Patients can present with jaundice, fever, and right upper quadrant pain. However, all three symptoms are only present in 44 to 71 percent of patients. Pain is the most common presenting feature. The major laboratory findings are elevations in the serum concentrations of alkaline phosphatase and bilirubin. (See 'Clinical manifestations' above.)
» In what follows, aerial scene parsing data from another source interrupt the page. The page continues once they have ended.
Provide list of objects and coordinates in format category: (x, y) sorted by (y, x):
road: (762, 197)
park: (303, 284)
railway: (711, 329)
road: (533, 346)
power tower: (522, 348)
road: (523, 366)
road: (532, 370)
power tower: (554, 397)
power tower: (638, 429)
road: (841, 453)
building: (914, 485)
Mirizzi syndrome should be suspected in patients with right upper quadrant pain, jaundice, and fever. The diagnosis of Mirizzi syndrome requires the presence of the following on abdominal imaging (eg, transabdominal ultrasonography, contrast-enhanced computed tomography [CT], magnetic resonance cholangiopancreatogram [MRCP]) (see 'Diagnosis' above):

Dilatation of the biliary system above the level of the gallbladder neck

The presence of a stone impacted in the gallbladder neck

An abrupt change to a normal diameter of the common duct below the level of the stone

Initial diagnostic evaluation in a patient with suspected Mirizzi syndrome usually begins with abdominal ultrasound or CT. In patients with suspected Mirizzi syndrome based on initial imaging or signs and symptoms suggestive of biliary obstruction (right upper quadrant or epigastric pain, elevated liver biochemical tests), we perform MRCP to establish the diagnosis of Mirizzi syndrome. We perform endoscopic retrograde cholangiopancreatography (ERCP) to confirm the diagnosis of Mirizzi syndrome and determine if a cholecystobiliary fistula is present. (See 'Diagnosis' above and 'Classification' above.)
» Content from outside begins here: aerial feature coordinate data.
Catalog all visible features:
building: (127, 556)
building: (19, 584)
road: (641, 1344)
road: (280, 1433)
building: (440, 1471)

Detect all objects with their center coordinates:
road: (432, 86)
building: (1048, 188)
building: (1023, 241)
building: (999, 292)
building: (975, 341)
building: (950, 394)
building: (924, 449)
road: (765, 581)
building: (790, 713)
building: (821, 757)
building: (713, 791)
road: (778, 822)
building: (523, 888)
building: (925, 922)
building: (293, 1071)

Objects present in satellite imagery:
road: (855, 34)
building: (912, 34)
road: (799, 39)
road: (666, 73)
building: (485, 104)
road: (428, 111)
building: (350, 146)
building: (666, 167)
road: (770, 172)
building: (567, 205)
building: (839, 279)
Surgery is the mainstay of therapy for Mirizzi syndrome, permitting removal of the causal factors: the inflamed gallbladder and the impacted stone. The surgical approach to Mirizzi syndrome is based on the presence and type of cholecystobiliary fistula.
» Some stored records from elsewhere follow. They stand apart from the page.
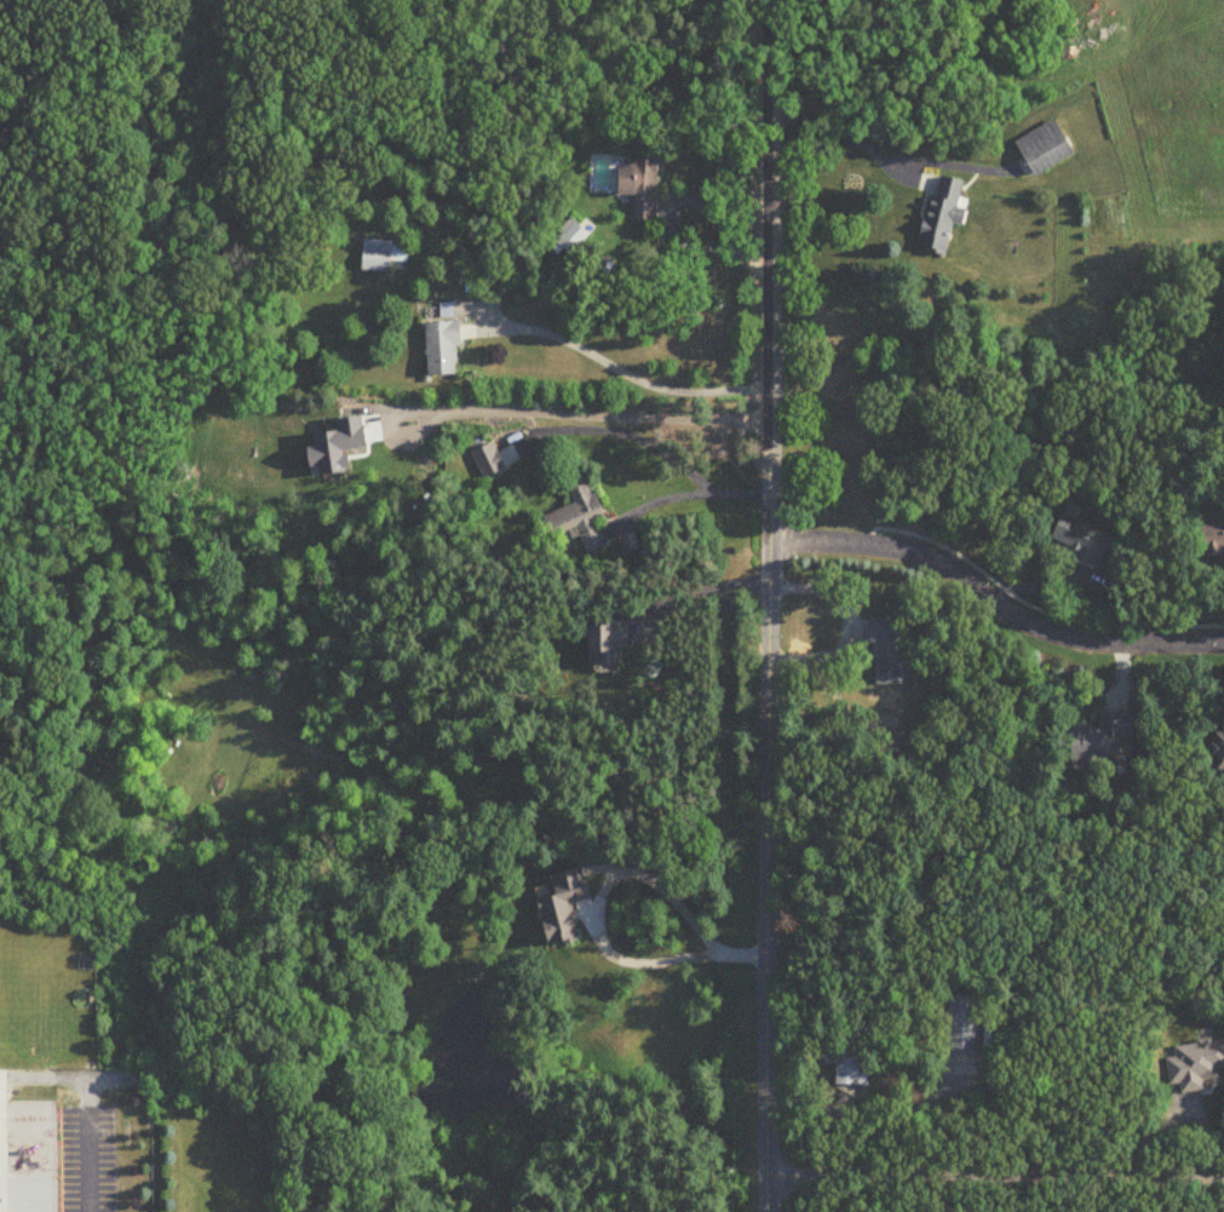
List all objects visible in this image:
road: (847, 130)
building: (1047, 148)
building: (645, 180)
building: (945, 214)
building: (573, 239)
building: (384, 256)
building: (445, 349)
road: (628, 370)
road: (579, 411)
building: (491, 462)
road: (688, 493)
building: (582, 519)
building: (1213, 539)
building: (1084, 540)
road: (698, 592)
road: (994, 600)
road: (772, 605)
building: (611, 642)
building: (888, 651)
building: (1109, 738)
building: (1220, 751)
road: (615, 874)
building: (571, 908)
park: (51, 994)
building: (966, 1024)
building: (849, 1064)
building: (1197, 1067)
road: (86, 1143)
road: (998, 1175)

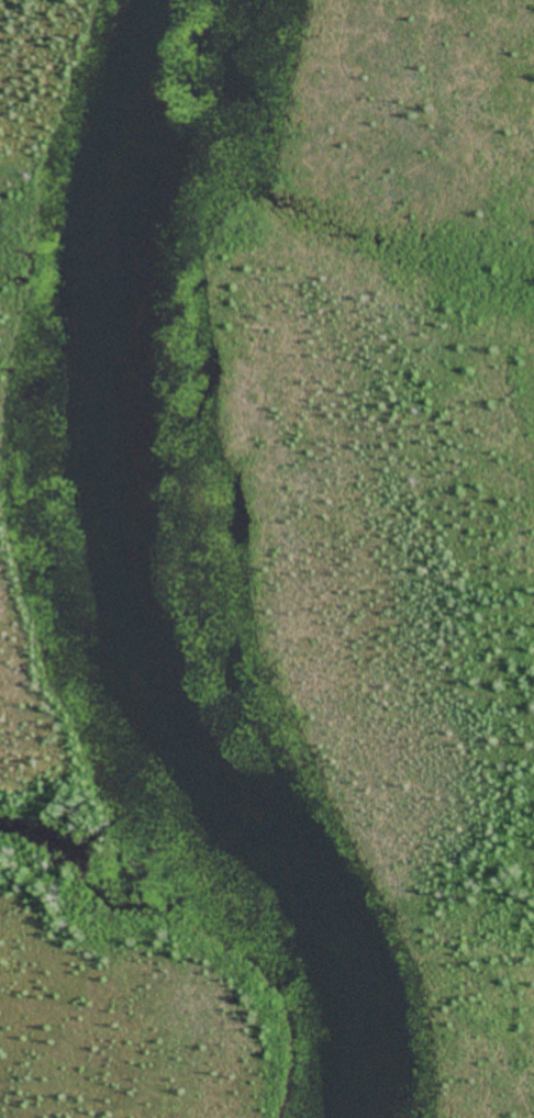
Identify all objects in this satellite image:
river: (140, 584)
If the diagnosis of Mirizzi syndrome is made preoperatively, ERCP can be both diagnostic and therapeutic as a temporizing measure before surgery in patients with obstructive jaundice or cholangitis. If Mirizzi syndrome is diagnosed incidentally at the time of cholecystectomy, intraoperative cholangiogram should be performed prior to cholecystectomy to confirm the diagnosis and characterize the biliary anatomy. (See 'General approach' above and 'Surgery' above.)

Endoscopic treatment can be effective as a temporizing measure before surgery and can be definitive treatment for poor surgical candidates. (See 'Endoscopic therapy' above.)